| Work instructions |
Which lines in the data below contain the string "recherche"? List each of them in full, treating uppercase and lowercase letters as distinct.

| Given data |
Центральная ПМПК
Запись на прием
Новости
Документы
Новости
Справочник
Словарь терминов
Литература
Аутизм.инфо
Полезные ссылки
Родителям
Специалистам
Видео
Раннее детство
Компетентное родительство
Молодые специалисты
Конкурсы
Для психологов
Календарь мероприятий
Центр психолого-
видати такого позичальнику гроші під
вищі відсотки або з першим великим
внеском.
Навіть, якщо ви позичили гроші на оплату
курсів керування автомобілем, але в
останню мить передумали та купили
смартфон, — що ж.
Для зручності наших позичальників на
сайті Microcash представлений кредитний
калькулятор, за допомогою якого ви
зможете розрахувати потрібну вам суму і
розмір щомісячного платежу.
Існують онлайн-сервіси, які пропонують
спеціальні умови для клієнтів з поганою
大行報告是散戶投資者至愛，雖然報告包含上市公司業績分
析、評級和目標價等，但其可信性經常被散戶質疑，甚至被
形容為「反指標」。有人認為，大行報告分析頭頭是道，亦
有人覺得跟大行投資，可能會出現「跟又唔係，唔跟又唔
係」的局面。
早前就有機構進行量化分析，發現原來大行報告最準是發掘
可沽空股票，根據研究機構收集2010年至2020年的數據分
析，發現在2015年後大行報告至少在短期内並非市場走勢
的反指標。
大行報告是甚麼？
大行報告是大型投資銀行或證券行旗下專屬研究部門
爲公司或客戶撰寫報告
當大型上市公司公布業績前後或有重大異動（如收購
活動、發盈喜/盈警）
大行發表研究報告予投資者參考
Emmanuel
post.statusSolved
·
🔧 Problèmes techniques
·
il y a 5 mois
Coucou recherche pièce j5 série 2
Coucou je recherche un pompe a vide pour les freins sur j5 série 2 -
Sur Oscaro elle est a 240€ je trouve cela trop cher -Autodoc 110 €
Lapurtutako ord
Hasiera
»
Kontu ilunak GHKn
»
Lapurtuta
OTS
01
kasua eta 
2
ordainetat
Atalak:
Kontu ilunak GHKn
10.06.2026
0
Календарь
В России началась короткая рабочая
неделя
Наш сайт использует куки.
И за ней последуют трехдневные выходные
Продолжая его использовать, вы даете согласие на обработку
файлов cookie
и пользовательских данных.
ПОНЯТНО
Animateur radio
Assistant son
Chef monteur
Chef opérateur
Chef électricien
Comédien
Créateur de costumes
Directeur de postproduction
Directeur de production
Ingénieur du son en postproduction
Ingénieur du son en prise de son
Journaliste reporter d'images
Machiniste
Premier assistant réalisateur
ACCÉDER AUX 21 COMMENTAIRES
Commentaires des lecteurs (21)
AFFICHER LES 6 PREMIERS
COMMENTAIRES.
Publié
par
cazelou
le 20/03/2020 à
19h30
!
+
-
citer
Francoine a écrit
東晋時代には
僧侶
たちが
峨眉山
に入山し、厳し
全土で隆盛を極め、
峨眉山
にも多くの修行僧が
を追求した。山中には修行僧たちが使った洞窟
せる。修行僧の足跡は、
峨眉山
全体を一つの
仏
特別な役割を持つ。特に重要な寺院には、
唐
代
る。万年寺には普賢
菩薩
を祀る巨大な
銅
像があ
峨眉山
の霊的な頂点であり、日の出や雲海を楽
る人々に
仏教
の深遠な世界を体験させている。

| Exercise output |
Coucou recherche pièce j5 série 2
Coucou je recherche un pompe a vide pour les freins sur j5 série 2 -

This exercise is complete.